→ **Data listing**:
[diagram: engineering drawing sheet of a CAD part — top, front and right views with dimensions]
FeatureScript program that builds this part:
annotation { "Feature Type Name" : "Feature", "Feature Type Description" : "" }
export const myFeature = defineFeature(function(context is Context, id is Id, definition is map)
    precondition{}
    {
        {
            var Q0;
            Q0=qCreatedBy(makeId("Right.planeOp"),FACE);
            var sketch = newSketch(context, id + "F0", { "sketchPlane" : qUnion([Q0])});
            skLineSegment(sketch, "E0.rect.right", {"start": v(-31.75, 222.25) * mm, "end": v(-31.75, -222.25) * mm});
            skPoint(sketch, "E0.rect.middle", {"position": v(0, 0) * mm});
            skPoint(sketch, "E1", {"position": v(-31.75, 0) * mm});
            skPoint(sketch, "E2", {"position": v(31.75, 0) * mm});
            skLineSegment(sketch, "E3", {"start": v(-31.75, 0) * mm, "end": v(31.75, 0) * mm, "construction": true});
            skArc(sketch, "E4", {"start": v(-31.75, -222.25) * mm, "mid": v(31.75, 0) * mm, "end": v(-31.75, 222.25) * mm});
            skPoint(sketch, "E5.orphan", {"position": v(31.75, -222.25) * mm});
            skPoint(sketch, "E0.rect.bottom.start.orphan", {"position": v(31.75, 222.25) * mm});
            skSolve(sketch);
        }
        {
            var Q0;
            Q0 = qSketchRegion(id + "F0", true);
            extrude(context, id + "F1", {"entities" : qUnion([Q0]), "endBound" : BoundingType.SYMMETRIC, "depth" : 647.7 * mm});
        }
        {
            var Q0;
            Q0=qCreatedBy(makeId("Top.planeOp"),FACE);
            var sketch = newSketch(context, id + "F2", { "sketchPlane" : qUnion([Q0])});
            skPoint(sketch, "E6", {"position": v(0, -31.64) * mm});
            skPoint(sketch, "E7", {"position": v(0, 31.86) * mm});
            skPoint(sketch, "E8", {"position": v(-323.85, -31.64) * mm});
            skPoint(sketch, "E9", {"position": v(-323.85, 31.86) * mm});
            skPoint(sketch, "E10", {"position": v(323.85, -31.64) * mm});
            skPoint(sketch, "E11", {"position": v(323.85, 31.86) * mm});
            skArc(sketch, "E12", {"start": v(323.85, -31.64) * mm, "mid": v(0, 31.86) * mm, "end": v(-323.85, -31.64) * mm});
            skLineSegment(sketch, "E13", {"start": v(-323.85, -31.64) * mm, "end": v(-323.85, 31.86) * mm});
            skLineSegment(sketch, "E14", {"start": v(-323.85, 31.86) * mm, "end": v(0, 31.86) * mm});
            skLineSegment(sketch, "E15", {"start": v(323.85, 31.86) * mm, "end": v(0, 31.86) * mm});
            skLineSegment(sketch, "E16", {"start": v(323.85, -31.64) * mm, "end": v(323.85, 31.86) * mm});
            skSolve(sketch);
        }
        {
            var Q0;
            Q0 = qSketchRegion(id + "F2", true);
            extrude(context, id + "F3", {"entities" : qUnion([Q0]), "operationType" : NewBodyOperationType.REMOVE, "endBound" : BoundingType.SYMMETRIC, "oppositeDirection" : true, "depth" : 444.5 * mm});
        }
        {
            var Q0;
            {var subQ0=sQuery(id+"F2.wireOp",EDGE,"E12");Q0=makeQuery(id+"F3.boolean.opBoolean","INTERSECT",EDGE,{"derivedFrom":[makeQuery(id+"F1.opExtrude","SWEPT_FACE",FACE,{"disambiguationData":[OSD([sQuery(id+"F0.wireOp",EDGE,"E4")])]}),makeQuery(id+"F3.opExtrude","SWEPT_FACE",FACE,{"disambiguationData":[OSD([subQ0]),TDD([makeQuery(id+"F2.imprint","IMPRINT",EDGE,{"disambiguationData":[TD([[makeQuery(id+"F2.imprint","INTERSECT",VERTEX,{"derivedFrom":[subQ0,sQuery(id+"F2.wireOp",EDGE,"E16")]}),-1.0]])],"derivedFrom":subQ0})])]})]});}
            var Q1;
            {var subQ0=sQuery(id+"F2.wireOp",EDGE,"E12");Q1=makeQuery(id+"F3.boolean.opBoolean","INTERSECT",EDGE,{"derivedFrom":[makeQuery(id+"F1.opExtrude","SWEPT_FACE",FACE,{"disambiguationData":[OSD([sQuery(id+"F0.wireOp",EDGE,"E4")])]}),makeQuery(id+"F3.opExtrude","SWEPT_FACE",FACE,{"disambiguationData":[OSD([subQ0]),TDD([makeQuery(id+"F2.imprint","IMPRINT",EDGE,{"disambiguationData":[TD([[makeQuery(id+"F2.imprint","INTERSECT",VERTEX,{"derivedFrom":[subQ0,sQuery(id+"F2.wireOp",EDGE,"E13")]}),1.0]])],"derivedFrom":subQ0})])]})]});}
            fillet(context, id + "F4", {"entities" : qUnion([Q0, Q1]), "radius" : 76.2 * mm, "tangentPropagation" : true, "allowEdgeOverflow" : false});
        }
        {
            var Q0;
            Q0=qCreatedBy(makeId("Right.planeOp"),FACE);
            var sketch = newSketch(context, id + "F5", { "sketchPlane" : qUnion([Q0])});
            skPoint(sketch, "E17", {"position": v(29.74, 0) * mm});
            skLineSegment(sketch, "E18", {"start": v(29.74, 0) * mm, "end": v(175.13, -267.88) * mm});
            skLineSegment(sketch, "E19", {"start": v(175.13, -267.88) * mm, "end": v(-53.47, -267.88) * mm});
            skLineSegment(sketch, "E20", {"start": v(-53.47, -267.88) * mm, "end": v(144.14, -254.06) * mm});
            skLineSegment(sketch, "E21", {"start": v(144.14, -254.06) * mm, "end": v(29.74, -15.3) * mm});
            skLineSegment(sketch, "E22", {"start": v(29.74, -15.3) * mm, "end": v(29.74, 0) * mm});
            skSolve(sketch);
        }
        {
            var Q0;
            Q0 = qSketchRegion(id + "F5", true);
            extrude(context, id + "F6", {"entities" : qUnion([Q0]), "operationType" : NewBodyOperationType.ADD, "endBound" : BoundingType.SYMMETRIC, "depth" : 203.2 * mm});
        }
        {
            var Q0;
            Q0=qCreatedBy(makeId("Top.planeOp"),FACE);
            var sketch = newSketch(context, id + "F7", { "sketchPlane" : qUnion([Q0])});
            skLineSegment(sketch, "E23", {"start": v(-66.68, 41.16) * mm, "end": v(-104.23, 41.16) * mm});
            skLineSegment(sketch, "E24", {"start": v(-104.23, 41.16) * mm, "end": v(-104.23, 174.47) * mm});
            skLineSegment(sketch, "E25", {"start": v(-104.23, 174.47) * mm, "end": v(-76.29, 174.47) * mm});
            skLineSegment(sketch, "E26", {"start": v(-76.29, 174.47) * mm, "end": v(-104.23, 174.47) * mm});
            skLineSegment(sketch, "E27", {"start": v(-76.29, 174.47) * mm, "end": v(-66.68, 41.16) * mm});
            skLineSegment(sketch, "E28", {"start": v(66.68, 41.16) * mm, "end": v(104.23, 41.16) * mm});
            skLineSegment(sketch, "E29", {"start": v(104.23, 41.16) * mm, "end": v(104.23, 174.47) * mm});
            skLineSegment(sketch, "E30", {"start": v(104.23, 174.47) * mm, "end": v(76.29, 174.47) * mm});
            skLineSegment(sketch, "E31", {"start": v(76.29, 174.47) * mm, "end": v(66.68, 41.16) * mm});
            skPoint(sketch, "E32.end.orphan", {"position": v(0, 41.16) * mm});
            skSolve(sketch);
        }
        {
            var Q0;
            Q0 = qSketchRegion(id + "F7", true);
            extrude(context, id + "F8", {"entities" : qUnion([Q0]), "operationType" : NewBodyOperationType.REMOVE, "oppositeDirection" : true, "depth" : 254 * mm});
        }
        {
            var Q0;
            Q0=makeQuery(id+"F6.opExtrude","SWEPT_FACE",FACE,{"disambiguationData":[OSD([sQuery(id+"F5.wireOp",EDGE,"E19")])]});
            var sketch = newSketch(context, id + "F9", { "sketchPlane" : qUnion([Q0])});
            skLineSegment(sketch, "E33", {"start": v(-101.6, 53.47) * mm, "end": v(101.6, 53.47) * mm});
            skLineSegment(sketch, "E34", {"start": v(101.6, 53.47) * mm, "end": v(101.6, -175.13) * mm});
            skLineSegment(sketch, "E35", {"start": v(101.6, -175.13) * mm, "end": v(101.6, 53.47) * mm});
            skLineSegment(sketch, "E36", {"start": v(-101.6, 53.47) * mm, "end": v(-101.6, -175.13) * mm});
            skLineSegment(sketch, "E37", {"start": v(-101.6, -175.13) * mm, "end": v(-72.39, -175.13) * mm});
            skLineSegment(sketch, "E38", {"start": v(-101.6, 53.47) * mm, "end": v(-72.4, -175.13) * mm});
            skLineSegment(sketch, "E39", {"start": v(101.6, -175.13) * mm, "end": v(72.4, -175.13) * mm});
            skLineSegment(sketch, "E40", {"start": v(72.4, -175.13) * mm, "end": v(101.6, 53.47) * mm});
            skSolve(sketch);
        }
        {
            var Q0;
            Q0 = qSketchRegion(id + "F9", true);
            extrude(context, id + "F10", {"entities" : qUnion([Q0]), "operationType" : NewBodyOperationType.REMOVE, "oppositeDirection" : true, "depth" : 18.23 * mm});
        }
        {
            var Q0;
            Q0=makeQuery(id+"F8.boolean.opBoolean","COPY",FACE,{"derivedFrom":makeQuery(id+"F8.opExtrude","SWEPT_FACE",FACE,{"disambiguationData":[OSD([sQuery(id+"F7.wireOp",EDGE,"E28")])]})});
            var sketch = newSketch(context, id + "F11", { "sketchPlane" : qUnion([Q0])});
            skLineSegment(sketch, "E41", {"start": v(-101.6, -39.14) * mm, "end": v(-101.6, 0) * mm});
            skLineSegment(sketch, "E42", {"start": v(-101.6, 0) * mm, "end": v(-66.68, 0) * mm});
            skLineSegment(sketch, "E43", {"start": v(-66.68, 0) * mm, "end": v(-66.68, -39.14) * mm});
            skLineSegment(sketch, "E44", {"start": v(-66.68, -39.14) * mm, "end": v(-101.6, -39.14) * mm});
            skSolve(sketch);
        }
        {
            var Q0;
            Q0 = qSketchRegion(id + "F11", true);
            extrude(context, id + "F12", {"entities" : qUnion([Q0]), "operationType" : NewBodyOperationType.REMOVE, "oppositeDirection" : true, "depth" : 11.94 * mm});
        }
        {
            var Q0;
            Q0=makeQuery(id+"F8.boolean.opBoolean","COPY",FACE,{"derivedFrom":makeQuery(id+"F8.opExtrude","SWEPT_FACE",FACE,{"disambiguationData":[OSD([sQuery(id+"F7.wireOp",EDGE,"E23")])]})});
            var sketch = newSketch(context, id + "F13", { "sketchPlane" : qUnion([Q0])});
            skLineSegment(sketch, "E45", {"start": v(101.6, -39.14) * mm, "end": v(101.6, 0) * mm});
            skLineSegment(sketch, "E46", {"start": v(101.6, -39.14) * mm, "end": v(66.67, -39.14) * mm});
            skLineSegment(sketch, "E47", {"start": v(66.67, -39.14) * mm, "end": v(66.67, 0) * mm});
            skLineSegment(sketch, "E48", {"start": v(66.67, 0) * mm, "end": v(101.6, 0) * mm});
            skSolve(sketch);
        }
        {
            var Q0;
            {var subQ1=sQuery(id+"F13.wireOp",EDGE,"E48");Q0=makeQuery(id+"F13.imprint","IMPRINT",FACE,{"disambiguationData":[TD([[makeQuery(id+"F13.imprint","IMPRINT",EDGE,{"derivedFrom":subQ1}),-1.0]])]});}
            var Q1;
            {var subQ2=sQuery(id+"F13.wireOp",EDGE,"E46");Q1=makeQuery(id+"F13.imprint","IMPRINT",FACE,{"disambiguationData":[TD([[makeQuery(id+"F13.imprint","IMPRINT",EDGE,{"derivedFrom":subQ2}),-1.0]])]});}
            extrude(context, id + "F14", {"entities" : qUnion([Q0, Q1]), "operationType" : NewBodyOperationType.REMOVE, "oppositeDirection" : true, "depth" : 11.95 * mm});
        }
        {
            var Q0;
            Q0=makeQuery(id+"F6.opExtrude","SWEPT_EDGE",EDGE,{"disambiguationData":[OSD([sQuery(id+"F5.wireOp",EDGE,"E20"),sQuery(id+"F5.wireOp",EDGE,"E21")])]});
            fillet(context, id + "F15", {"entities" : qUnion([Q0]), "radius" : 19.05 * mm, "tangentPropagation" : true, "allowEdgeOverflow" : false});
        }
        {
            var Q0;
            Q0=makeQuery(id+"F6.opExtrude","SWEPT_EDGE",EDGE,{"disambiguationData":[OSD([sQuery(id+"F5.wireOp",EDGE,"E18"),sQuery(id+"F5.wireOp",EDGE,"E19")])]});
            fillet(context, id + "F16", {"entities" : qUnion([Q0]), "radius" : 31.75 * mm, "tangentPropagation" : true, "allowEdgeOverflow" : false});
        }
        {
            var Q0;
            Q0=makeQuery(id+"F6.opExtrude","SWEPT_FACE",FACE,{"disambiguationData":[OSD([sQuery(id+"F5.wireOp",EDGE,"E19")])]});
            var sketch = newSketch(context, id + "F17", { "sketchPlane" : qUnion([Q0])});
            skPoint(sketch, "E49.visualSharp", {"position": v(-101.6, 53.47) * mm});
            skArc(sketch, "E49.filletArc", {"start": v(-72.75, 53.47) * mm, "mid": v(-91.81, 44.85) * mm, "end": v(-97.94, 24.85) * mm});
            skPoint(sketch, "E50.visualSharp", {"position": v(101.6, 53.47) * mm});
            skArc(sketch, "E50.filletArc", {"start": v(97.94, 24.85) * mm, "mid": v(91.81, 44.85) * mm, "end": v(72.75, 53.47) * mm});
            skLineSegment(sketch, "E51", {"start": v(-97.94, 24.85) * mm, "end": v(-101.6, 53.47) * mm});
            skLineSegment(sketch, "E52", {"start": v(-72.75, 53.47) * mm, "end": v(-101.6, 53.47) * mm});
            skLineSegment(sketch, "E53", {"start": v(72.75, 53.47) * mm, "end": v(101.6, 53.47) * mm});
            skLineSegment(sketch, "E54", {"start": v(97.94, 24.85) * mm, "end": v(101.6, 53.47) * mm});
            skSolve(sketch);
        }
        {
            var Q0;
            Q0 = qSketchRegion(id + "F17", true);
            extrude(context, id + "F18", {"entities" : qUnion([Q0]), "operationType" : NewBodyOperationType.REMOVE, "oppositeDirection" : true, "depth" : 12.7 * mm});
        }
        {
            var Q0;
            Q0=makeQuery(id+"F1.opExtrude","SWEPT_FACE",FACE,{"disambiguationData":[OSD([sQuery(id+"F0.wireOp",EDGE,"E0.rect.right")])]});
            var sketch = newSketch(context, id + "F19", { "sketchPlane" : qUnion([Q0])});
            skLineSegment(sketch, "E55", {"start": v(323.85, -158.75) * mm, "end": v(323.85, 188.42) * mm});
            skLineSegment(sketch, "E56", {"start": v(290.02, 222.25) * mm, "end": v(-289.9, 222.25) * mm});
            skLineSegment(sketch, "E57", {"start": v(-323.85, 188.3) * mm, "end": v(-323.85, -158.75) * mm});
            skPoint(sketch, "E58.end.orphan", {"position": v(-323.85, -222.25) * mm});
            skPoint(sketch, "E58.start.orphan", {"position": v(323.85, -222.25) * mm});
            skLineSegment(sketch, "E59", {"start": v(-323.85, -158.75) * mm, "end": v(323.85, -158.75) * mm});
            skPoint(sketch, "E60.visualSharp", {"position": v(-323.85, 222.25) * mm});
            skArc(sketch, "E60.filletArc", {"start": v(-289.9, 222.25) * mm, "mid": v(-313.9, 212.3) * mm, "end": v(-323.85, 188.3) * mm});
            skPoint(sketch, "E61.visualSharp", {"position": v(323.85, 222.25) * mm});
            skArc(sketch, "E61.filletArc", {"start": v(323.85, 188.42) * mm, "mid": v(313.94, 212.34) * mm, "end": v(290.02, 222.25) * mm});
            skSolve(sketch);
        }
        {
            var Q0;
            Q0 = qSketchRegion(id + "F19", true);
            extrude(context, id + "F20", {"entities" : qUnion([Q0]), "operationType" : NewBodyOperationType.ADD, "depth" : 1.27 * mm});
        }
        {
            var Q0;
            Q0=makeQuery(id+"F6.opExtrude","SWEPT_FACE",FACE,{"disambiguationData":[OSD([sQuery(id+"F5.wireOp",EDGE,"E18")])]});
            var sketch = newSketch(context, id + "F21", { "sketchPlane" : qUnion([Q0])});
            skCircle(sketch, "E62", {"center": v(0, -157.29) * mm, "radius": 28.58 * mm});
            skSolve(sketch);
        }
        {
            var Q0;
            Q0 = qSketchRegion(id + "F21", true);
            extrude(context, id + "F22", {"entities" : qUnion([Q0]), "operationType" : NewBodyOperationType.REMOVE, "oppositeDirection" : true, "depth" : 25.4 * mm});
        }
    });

...

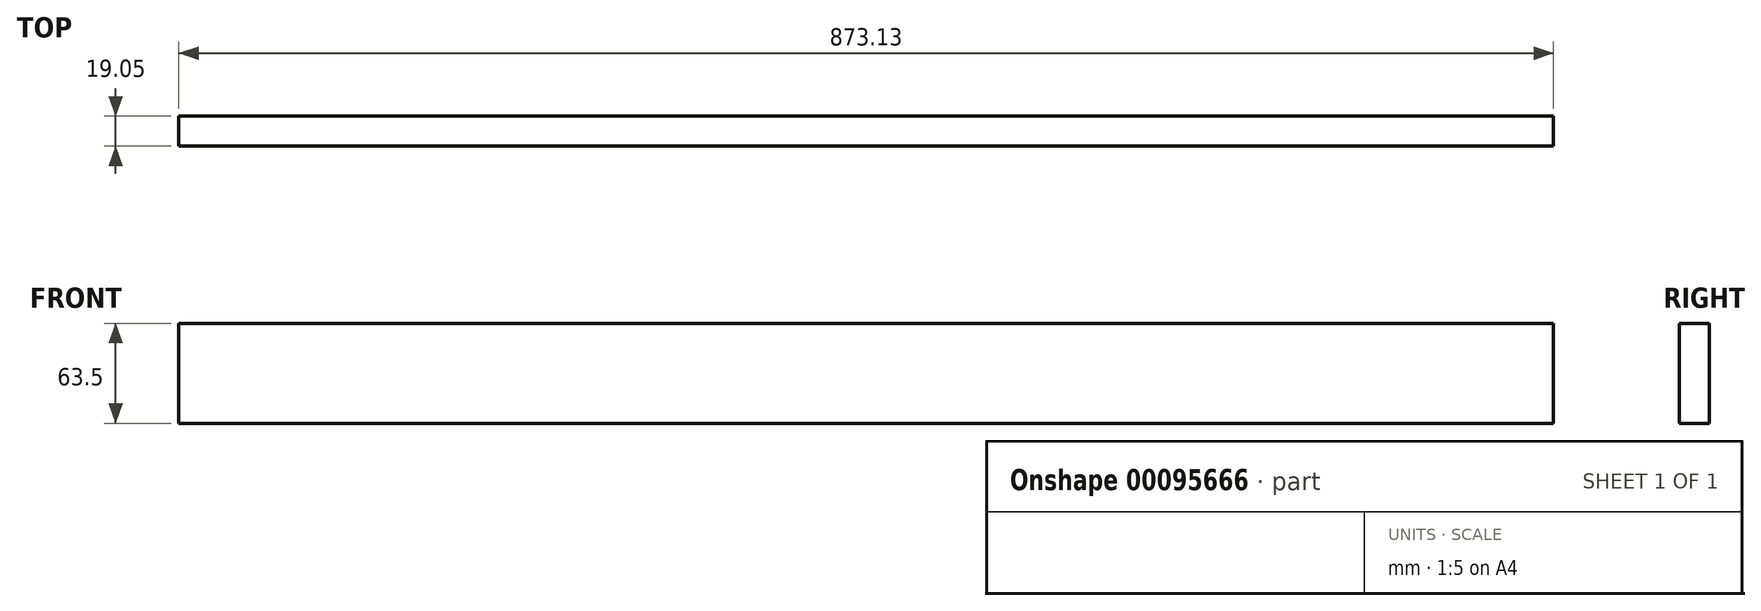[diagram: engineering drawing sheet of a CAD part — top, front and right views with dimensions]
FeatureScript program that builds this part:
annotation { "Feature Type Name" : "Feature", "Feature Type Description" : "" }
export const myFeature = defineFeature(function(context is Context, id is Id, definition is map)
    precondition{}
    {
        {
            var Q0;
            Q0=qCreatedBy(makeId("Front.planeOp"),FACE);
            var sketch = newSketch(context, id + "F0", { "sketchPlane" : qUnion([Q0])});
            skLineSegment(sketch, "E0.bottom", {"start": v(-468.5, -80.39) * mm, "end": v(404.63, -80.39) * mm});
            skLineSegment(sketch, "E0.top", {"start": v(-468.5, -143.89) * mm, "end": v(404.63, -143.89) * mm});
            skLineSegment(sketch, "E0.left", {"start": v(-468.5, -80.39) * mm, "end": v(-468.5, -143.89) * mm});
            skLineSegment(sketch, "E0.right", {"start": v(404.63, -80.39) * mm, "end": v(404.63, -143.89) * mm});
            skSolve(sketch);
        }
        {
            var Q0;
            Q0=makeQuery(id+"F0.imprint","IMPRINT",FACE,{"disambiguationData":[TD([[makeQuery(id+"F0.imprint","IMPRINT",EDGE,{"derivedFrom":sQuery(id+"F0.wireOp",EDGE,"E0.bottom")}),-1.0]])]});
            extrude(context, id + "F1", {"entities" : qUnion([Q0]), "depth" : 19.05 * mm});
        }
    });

→ **Problem details**: How many lines in the rows above contain the string "COPY"? Matches must have the same case. Reply with the number alone.

→ **The answer**: 2